From time to time, you’ll see a cryptic post. “Today was the worst day of my life.” “Fuck the world.” In a matter of minutes, they will have a stream of comments urgently asking what’s wrong, are you okay, tell me what happened. You can spend huge amounts of time talking them down. Eventually you can sign off hoping you’ve somehow helped this person only to lose sleep wondering if they’re okay. Two days later, they’re back at it. If you want to help, stop feeding them. Tell them straight up their drama solves nothing and that they may need professional help. Save your keyboard for less hyperbolic scenarios. Better still, save your time and energy to work on your own problems.
There are millions of members in genuine financial trouble. It’s a house of cards economy and most of us are feeling it. Some have disabilities and life situations that keep them spinning their wheels. But others never seem to do anything to improve their lot. Most just genuinely need verbal support. But some are on the take. They typically have a high number of people on their “friend” list. They are generally inoffensive, have few opinions and avoid any controversial topics. But they will air their misery frequently. Having known hard times, I was particularly vulnerable to these scenarios. Resist the urge to be a do-gooder.
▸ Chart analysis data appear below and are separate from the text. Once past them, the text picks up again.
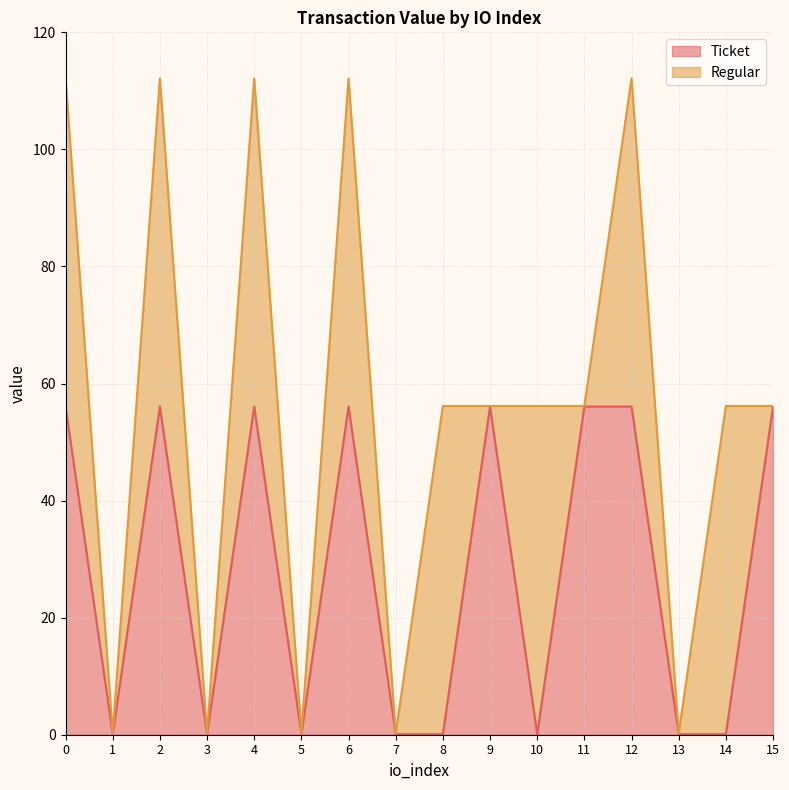

What is the approximate value at 3?

0.1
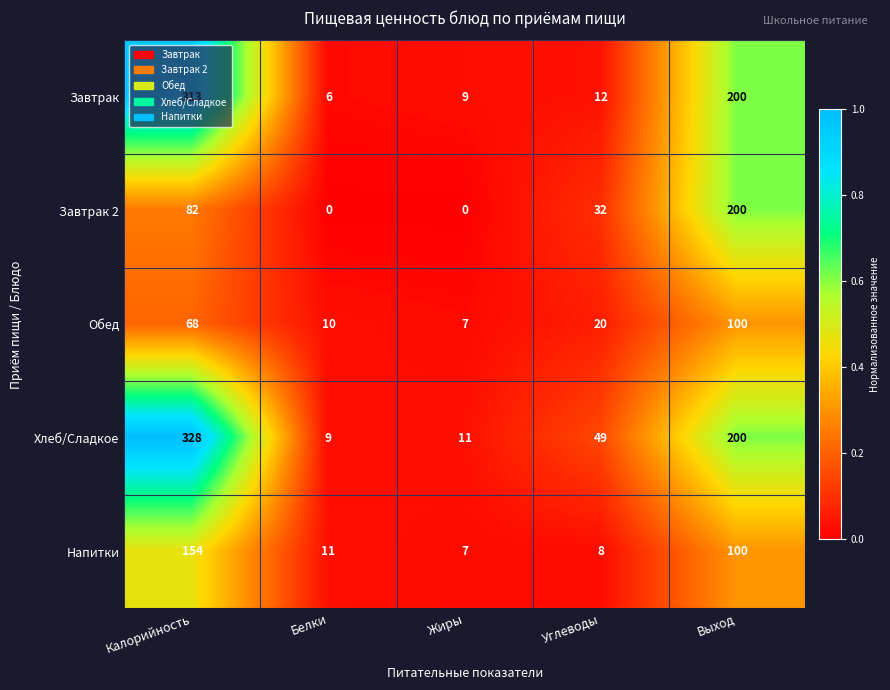

The Напитки series shows 5 at Белки. True or false?

False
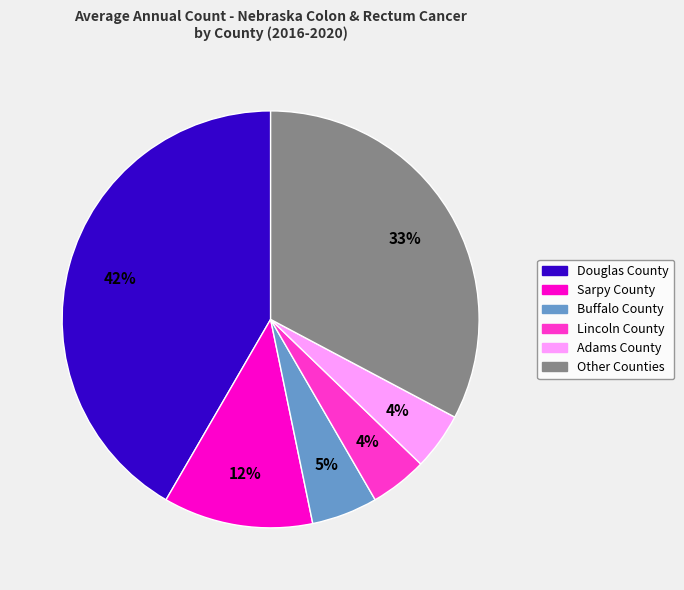

To the nearest percent, what is the average slice percentage?

17%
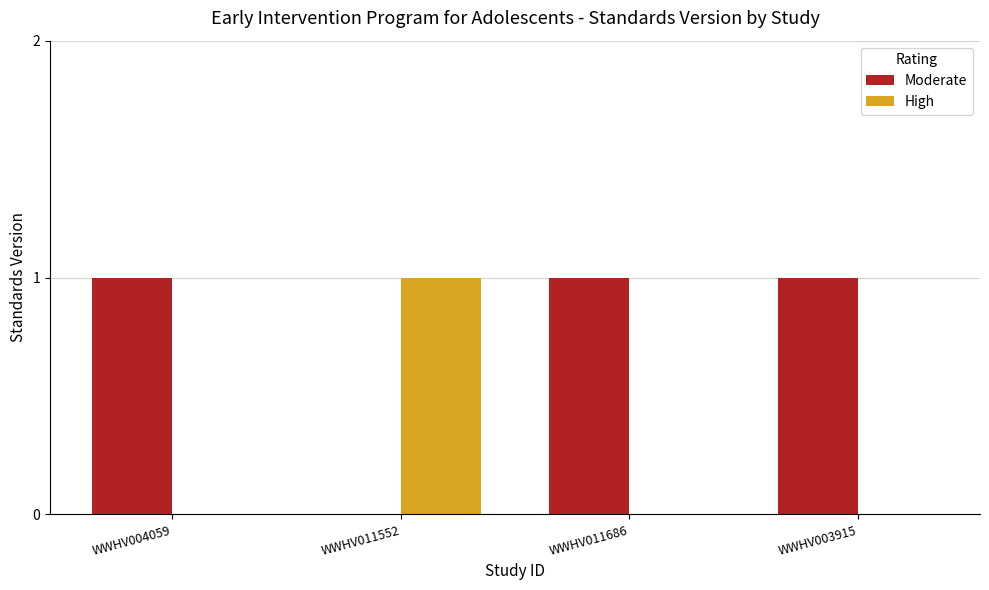

Is it true that Moderate equals 1 at WWHV011686?

True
Both examples given above have the commonality of manipulation. But by far the worst type of manipulator will flatter you, agree with you, stroke your ego. They will court your sympathy, praise your intellect or use your time and heart by any means they learn works on you. They will be your BFF. Until you disagree with them or call them on their bullshit. Then watch them come undone. Most are pathological narcissists and I can’t overstate the need to block them. They will use any tactic that works against you. Learn to spot them early.